[Start of section]

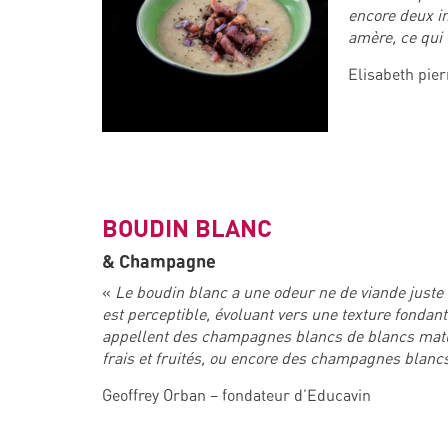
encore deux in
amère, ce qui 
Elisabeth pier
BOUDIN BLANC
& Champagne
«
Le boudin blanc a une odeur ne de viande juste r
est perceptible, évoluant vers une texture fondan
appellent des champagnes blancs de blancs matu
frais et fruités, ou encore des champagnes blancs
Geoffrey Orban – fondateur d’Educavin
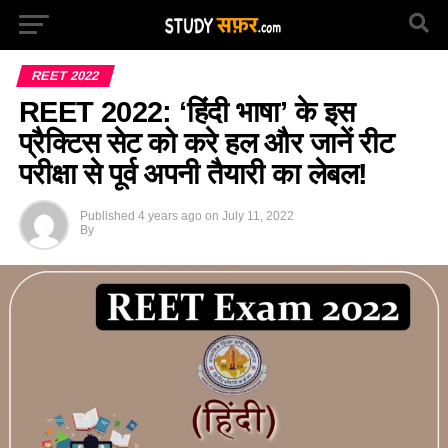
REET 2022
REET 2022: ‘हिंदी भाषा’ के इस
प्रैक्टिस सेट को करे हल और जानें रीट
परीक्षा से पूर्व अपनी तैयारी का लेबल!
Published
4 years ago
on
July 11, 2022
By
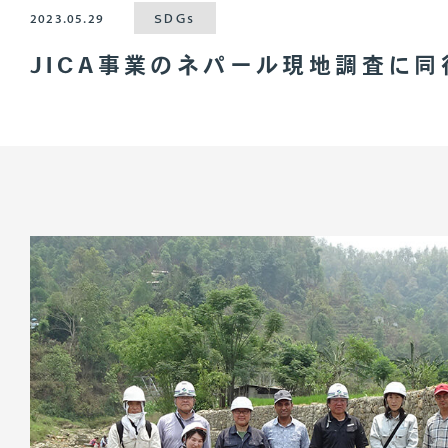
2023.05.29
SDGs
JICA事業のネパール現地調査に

[End of section]

**What is being asked:**
Count the lines in the rows above that contain the word "encore", and give only that number.

**The completed task:**
2